Paper No. J05095 of the Journal of the American Water Resources Association (JAWRA).
Five Hundred Years of Hydrological Drought in the Upper Colorado River Basin1
Version of Record online: 23 MAY 2007
JAWRA Journal of the American Water Resources Association
Volume 43, Issue 3, pages 798–812, June 2007
How to Cite
Timilsena, J., Piechota, T. C., Hidalgo, H. and Tootle, G. (2007), Five Hundred Years of Hydrological Drought in the Upper Colorado River Basin.

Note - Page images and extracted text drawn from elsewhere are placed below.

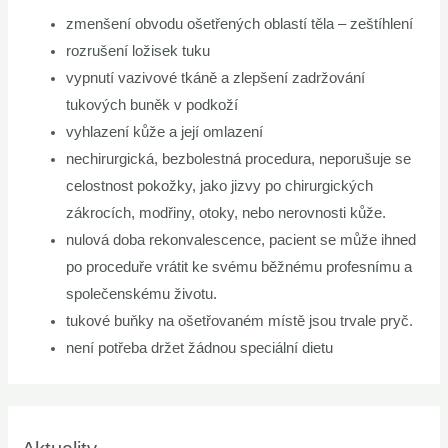
zmenšení obvodu ošetřených oblastí těla – zeštíhlení
rozrušení ložisek tuku
vypnutí vazivové tkáně a zlepšení zadržování
tukových buněk v podkoží
vyhlazení kůže a její omlazení
nechirurgická, bezbolestná procedura, neporušuje se
celostnost pokožky, jako jizvy po chirurgických
zákrocích, modřiny, otoky, nebo nerovnosti kůže.
nulová doba rekonvalescence, pacient se může ihned
po proceduře vrátit ke svému běžnému profesnímu a
společenskému životu.
tukové buňky na ošetřovaném místě jsou trvale pryč.
není potřeba držet žádnou speciální dietu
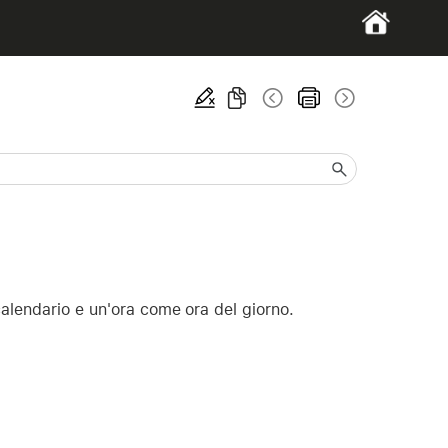
alendario e un'ora come ora del giorno.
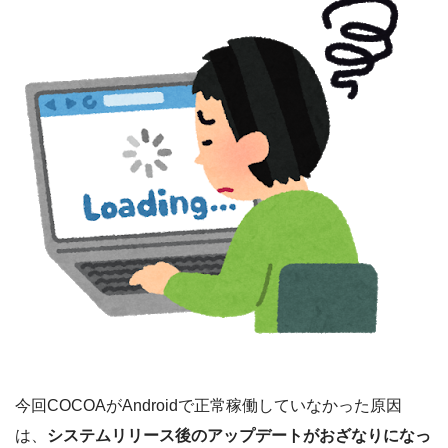
今回COCOAがAndroidで正常稼働していなかった原因
は、
システムリリース後のアップデートがおざなりになっ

JAWRA Journal of the American Water Resources Association, 43: 798–812. doi: 10.1111/j.1752-1688.2007.00064.x
- Issue online: 23 MAY 2007
- Version of Record online: 23 MAY 2007
- Received July 11, 2005; accepted September 25, 2006. © 2007 American Water Resources Association.

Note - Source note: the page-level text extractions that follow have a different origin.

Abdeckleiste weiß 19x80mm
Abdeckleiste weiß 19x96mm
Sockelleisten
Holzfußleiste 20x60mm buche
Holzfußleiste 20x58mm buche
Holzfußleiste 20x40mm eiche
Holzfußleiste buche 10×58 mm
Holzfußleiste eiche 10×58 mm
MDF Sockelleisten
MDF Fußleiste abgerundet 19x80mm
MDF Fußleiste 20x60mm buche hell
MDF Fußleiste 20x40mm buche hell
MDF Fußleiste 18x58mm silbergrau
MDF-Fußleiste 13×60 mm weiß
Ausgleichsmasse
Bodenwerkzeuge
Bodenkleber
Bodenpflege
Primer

- Palmer hydrological drought index;
- Palmer Z index;
- Upper Colorado River Basin
Abstract: This article evaluates drought scenarios of the Upper Colorado River basin (UCRB) considering multiple drought variables for the past 500 years and positions the current drought in terms of the magnitude and frequency. Drought characteristics were developed considering water-year data of UCRB’s streamflow, and basin-wide averages of the Palmer Hydrological Drought Index (PHDI) and the Palmer Z Index. Streamflow and drought indices were reconstructed for the last 500 years using a principal component regression model based on tree-ring data. The reconstructed streamflow showed higher variability as compared with reconstructed PHDI and reconstructed Palmer Z Index. The magnitude and severity of all droughts were obtained for the last 500 years for historical and reconstructed drought variables and ranked accordingly. The frequency of the current drought was obtained by considering two different drought frequency statistical approaches and three different methods of determining the beginning and end of the drought period (annual, 5-year moving, and ten year moving average). It was concluded that the current drought is the worst in the observed record period (1923-2004), but 6th to 14th largest in terms of magnitude and 1st to 12th considering severity in the past 500 years. Similarly, the current drought has a return period ranging from 37 to 103 years based on how the drought period was determined. It was concluded that if the 10-year moving average is used for defining the drought period, the current drought appears less severe in terms of magnitude and severity in the last 500 years compared with the results using 1- and 5-year averages.